For the CPX instruction:
E0 3-x 3-x imm x.....xx . CPX #$54 E4 2 4-x+w dir x.....xx . CPX $10 EC 3 5-x abs x.....xx . CPX $9876
What is the difference between these in terms of the addressing modes specified? At first glance I thought this was obvious to me, but then I realized I actually don't know.
imm means immediate. If x (native mode) is set, then the length of the total instruction (including operand) is 2, otherwise it is 3?
dir means direct? It always takes a one byte operand.
abs means absolute? It always takes a two byte operand.
'#' means the operand is immediate data.
'$' specifies hexadecimal.
But what is the difference between them?
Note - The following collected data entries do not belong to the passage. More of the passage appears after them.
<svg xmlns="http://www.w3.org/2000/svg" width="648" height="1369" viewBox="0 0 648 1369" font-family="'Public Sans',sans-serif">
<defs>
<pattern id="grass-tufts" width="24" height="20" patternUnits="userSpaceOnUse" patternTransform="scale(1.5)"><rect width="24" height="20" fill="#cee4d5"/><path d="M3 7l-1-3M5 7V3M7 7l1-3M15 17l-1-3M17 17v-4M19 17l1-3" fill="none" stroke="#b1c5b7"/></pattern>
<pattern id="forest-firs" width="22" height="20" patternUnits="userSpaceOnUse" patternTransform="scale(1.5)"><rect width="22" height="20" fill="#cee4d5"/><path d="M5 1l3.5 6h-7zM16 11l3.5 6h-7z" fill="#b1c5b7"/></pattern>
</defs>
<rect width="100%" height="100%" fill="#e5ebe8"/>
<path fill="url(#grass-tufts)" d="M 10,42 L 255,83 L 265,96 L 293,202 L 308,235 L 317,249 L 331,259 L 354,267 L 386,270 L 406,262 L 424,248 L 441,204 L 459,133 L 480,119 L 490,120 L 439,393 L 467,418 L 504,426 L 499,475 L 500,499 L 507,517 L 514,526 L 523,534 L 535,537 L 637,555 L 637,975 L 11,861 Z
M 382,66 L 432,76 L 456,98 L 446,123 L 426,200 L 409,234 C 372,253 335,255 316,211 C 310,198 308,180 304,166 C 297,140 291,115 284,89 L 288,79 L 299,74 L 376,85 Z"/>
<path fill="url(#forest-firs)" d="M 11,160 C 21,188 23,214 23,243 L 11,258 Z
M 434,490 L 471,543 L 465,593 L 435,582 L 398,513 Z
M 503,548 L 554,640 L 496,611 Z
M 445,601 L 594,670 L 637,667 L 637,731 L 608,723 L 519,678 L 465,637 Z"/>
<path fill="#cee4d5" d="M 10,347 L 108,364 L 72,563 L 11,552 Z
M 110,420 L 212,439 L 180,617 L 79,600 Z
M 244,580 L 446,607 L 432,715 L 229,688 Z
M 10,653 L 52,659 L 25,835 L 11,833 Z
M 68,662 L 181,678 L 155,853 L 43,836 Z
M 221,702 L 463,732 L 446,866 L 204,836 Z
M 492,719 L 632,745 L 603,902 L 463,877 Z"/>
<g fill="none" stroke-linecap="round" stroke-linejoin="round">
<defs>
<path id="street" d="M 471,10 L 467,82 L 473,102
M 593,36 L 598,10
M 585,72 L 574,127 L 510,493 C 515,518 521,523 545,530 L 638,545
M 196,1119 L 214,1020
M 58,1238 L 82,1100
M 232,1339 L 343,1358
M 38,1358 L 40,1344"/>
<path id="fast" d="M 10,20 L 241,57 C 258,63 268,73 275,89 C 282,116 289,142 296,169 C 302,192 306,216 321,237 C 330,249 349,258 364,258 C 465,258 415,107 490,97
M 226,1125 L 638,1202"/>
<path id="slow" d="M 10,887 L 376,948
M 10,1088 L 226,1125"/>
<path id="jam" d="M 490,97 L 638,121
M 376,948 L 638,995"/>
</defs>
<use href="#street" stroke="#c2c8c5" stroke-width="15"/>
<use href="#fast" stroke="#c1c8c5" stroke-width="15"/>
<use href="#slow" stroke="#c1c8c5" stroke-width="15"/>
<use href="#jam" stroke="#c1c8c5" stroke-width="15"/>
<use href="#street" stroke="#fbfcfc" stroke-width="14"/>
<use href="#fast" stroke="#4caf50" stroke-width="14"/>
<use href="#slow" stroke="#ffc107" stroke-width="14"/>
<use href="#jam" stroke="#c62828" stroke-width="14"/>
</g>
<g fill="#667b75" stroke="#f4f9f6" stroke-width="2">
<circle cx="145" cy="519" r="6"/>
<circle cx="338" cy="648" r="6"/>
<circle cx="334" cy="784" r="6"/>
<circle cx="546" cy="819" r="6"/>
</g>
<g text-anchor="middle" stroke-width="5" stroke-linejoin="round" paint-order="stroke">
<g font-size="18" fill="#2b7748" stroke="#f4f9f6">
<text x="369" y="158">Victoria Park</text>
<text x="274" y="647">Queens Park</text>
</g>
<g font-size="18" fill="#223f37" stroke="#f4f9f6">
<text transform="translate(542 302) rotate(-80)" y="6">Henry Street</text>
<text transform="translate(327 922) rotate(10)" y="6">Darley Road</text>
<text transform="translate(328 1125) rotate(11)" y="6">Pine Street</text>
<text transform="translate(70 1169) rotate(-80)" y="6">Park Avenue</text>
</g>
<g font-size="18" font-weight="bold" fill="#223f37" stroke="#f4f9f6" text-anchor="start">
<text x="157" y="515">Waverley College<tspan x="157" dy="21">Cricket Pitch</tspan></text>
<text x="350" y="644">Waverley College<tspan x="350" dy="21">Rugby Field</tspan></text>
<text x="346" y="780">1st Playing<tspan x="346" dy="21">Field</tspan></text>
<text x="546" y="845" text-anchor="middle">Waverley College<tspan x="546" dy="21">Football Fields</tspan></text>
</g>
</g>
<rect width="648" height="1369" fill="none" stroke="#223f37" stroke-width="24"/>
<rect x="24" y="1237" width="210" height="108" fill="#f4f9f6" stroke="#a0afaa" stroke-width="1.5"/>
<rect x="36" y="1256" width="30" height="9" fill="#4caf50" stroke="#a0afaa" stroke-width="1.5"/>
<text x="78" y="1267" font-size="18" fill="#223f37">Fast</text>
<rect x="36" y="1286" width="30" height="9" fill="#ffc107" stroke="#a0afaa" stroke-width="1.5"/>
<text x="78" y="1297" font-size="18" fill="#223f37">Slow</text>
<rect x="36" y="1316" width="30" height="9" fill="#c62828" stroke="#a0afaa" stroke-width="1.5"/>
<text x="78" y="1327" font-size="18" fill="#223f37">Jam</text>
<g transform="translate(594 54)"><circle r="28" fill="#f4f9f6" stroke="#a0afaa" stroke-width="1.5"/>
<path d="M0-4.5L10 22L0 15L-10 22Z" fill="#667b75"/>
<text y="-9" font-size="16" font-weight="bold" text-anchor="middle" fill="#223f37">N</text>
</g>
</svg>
My confusion is e.g. what the difference between E0 CPX with the native mode set and E4 CPX? Don't they both simply take a single byte operand? Same with E0 CPX and EC CPX, if the native mode flag is not set, then what is the difference?
Do any of these work with relative addressing, e.g. comparing the value at an offset from the program counter? Are any of them indirect, as in holding a "pointer" value which is dereferenced? Is the seemingly duplicated behavior due to backwards compatibility with the 6502?
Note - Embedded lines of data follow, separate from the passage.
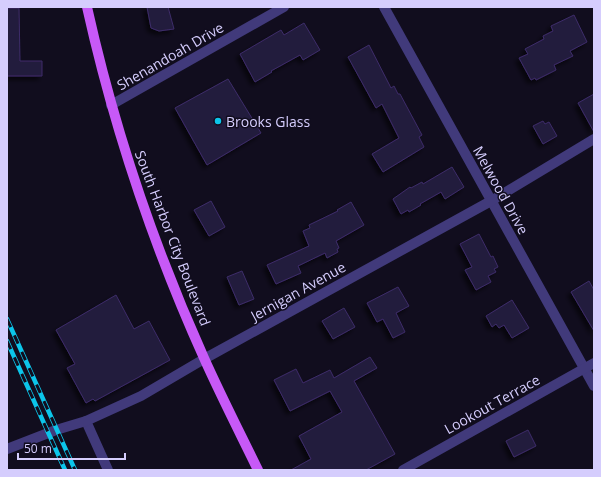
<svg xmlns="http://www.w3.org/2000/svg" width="601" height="477" font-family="'Open Sans',sans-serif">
  <defs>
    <filter id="shadow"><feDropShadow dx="-3.5" dy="3.5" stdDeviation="2" flood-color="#0009"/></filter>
  </defs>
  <rect width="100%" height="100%" fill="#110d1e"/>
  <!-- building -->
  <g fill="#241a3e" stroke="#3d2d69" filter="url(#shadow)">
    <polygon points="147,7 168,7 174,29 159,31 151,28"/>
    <polygon points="7,8 19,8 20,61 42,61 42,76 7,76"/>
    <polygon points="574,15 587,42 570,51 573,56 554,65 556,70 536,80 535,78 531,80 519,58 528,54 525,49 544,39 543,36 553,31 551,26"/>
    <polygon points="304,23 320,50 303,60 300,55 271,71 272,72 255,82 240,54 281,30 284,35"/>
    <polygon points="369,45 391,88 394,86 398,94 400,94 422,135 419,137 424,147 383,172 372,154 399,138 382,104 376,108 348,57"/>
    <polygon points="228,79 261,133 207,165 175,108"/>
    <polygon points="594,94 594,132 578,103"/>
    <polygon points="543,121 545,124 549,122 557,136 543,144 533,126"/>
    <polygon points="452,167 464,187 445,199 441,192 420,204 421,205 409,212 408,210 401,214 393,199 410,187 411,188 422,182 423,184"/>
    <polygon points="211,201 225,227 209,236 194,210"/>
    <polygon points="351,202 364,225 336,241 339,248 337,249 338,252 327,258 325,253 298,266 301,273 276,284 267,265 309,246 303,231 310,228 309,225 338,211 337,210"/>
    <polygon points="479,234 491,257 493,256 498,267 494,269 496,272 488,276 491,282 476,290 465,270 472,267 460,244"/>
    <polygon points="242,271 254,299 239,305 227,277"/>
    <polygon points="589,281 594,290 594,331 571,292"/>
    <polygon points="398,287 409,306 396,313 405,332 393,338 383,319 377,322 367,303"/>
    <polygon points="116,295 134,329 149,321 170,360 95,401 93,399 86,403 67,368 75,364 56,330"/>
    <polygon points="512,300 529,328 512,338 504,325 499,328 496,324 492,327 486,316"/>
    <polygon points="344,308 355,327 333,339 322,321"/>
    <polygon points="370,357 377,368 354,381 395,454 366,470 291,470 311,459 299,436 342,412 330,391 290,411 274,380 296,369 303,383 330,370 334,378"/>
    <polygon points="528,430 536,446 514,457 506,441"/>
  </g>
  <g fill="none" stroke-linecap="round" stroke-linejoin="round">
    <!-- minor -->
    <g stroke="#413a7b" stroke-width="10">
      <polyline points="384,7 594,386"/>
      <polyline points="111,105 284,7"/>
      <polyline points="86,421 108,470"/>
      <polyline points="7,449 56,430 86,421 141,396 204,359 491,201 594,139"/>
      <polyline points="403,470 594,363"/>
    </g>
    <!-- primary -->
    <path stroke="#c759f7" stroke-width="10" d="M87,7C114,128 153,245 204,358C221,396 240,433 258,470"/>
    <defs>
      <g id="rail">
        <polyline points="7,319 75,470"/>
        <polyline points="7,341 65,470"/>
      </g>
    </defs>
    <!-- rail casing -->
    <use href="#rail" stroke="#0cc5ea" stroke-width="4.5"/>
    <!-- rail -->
    <use href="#rail" stroke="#110d1e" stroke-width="3" stroke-dasharray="9" stroke-linecap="butt"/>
  </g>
  <!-- markers -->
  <circle fill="#0cc5ea" stroke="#110d1e" stroke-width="1.5" cx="218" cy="121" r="4"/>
  <g text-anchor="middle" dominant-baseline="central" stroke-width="3" stroke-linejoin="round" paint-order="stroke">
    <!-- street labels -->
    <g font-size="14" fill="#d5cdfd" stroke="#110d1e">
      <text transform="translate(170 56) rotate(-30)">Shenandoah Drive</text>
      <text transform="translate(501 190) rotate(61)">Melwood Drive</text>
      <text transform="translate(173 238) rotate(69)">South Harbor City Boulevard</text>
      <text transform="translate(298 291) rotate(-29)">Jernigan Avenue</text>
      <text transform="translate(492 404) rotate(-29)">Lookout Terrace</text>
    </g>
    <!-- poi labels -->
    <g font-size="14" fill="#d5cdfd" stroke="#110d1e" text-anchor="start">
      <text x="226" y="121">Brooks Glass</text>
    </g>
  </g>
  <!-- border -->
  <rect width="601" height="477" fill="none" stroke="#d5cdfd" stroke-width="16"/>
  <!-- scale -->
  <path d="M18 453v6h107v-6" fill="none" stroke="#d5cdfd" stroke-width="2"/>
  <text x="24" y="453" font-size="12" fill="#d5cdfd" stroke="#110d1e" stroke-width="3" paint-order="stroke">50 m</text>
</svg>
I assume this will become very clear to me as long as I can get a clear explanation of what "imm", "dir", and "abs" actually mean and how they are different.
This section of the document talks about addressing modes:
However, it doesn't make it any more clear to me, the section mostly deals with how addressing modes translate into page and bank boundary wrapping, not so much as explaining the basic differences between the various modes.